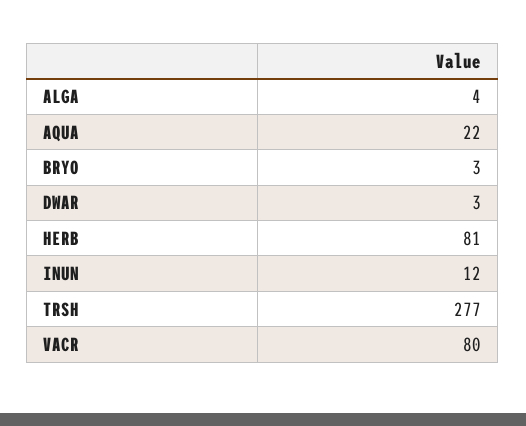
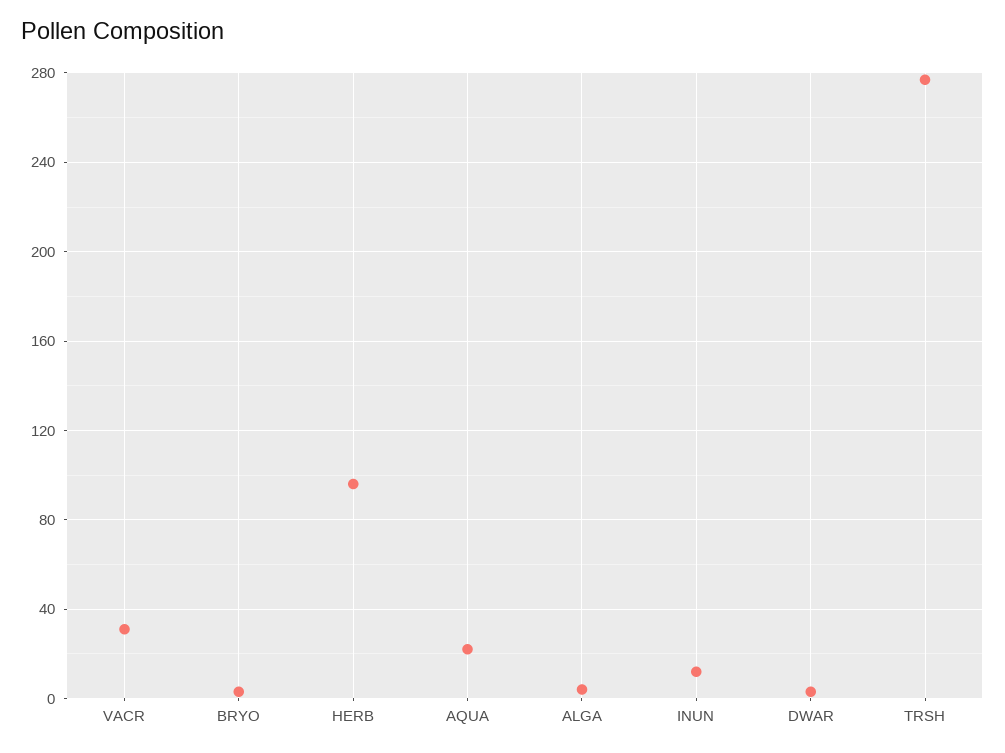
  {
    "ALGA": 4,
    "AQUA": 22,
    "BRYO": 3,
    "DWAR": 3,
-   "HERB": 81,
+   "HERB": 95,
    "INUN": 12,
    "TRSH": 277,
-   "VACR": 80
+   "VACR": 30
  }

**ACTION ITEM**
Reproduce these records exactly, but not the pictures.

**WRITTEN RESPONSE**
  {
    "ALGA": 4,
    "AQUA": 22,
    "BRYO": 3,
    "DWAR": 3,
-   "HERB": 81,
+   "HERB": 95,
    "INUN": 12,
    "TRSH": 277,
-   "VACR": 80
+   "VACR": 30
  }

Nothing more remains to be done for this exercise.